BRIEF
Please set out each line below exactly as it stands, without the images.

RAW DATA
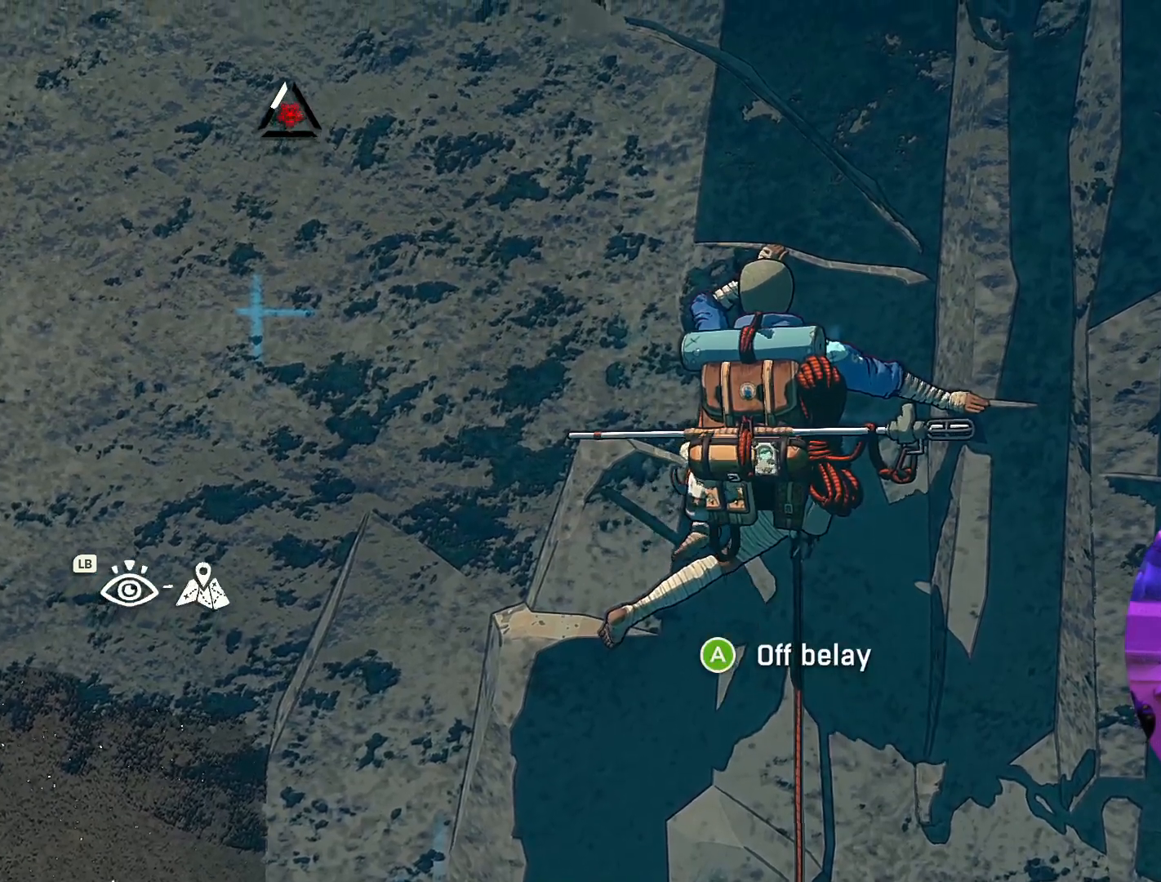
{"dt_ms": 500, "buttons": [], "left_stick": "up-left", "right_stick": "center", "events": [[250, "left_stick", "up-left"]]}
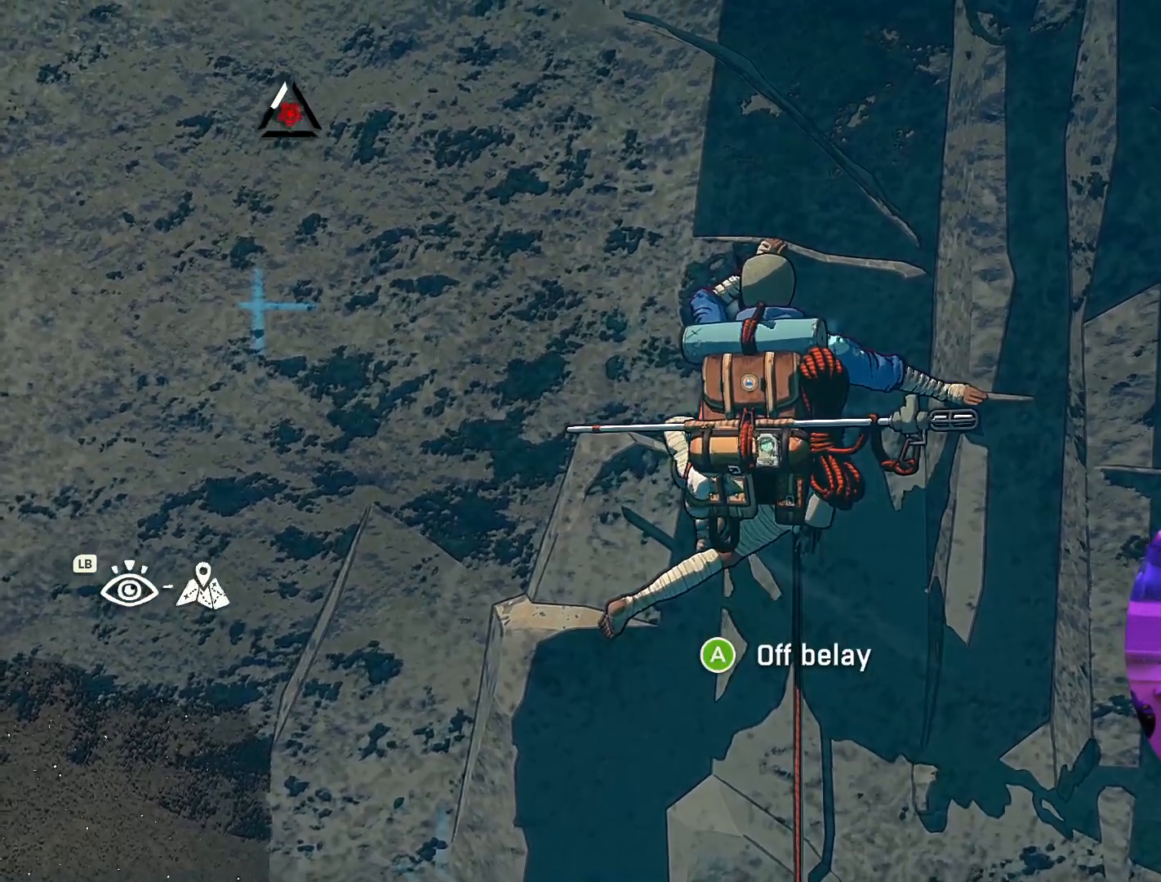
{"dt_ms": 500, "buttons": [], "left_stick": "up-right", "right_stick": "center", "events": [[250, "left_stick", "up"], [467, "left_stick", "up-right"]]}
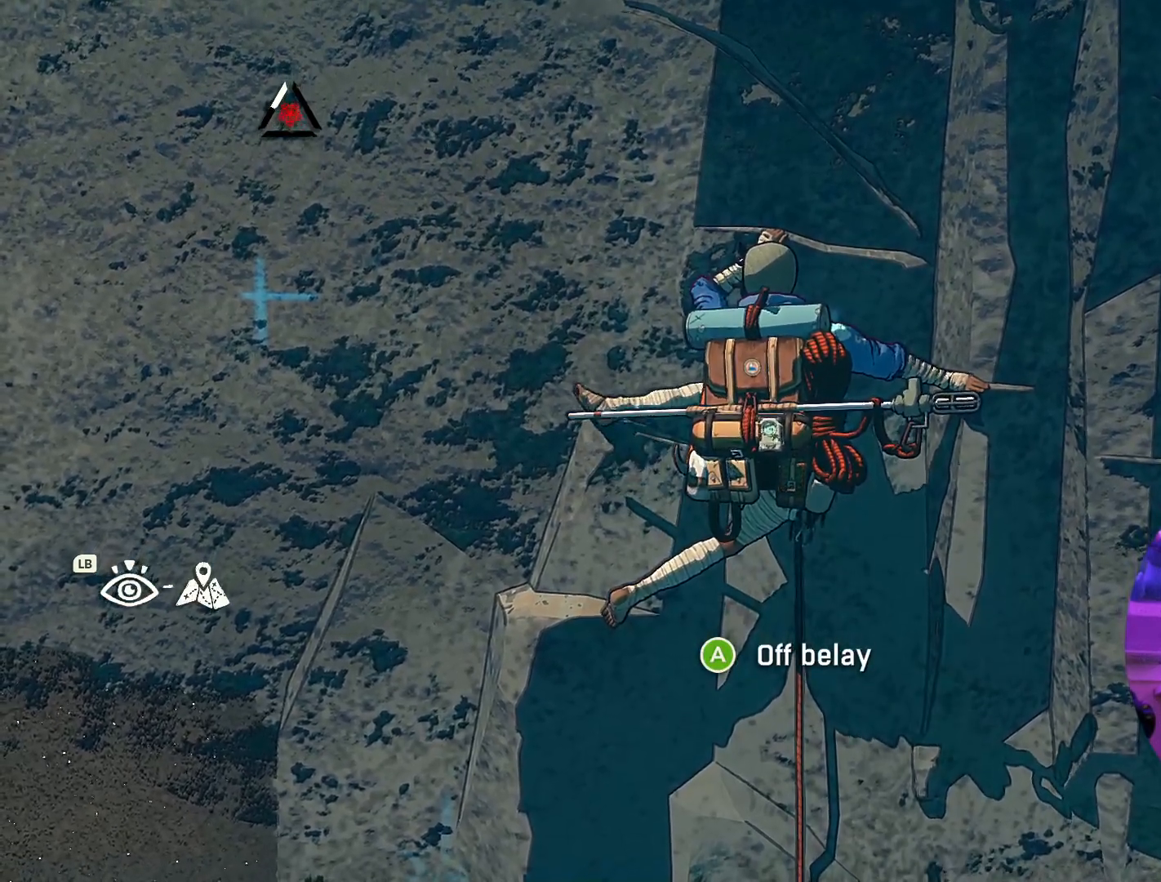
{"dt_ms": 500, "buttons": ["R1"], "left_stick": "center", "right_stick": "center", "events": [[33, "left_stick", "center"], [217, "left_stick", "up-right"], [367, "left_stick", "center"], [500, "R1", "down"]]}
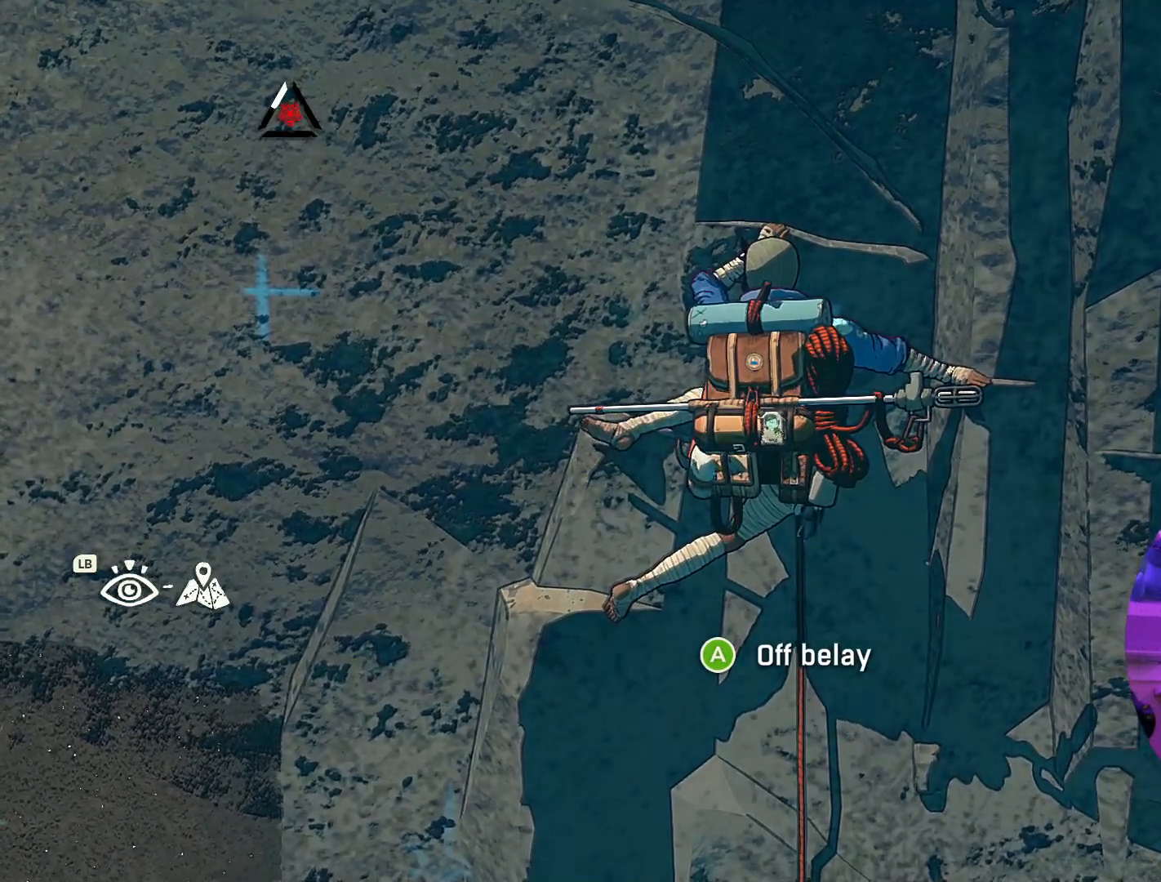
{"dt_ms": 1000, "buttons": ["R1"], "left_stick": "left", "right_stick": "center"}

TASK RESULT
{"dt_ms": 500, "buttons": [], "left_stick": "up-left", "right_stick": "center", "events": [[250, "left_stick", "up-left"]]}
{"dt_ms": 500, "buttons": [], "left_stick": "up-right", "right_stick": "center", "events": [[250, "left_stick", "up"], [467, "left_stick", "up-right"]]}
{"dt_ms": 500, "buttons": ["R1"], "left_stick": "center", "right_stick": "center", "events": [[33, "left_stick", "center"], [217, "left_stick", "up-right"], [367, "left_stick", "center"], [500, "R1", "down"]]}
{"dt_ms": 1000, "buttons": ["R1"], "left_stick": "left", "right_stick": "center"}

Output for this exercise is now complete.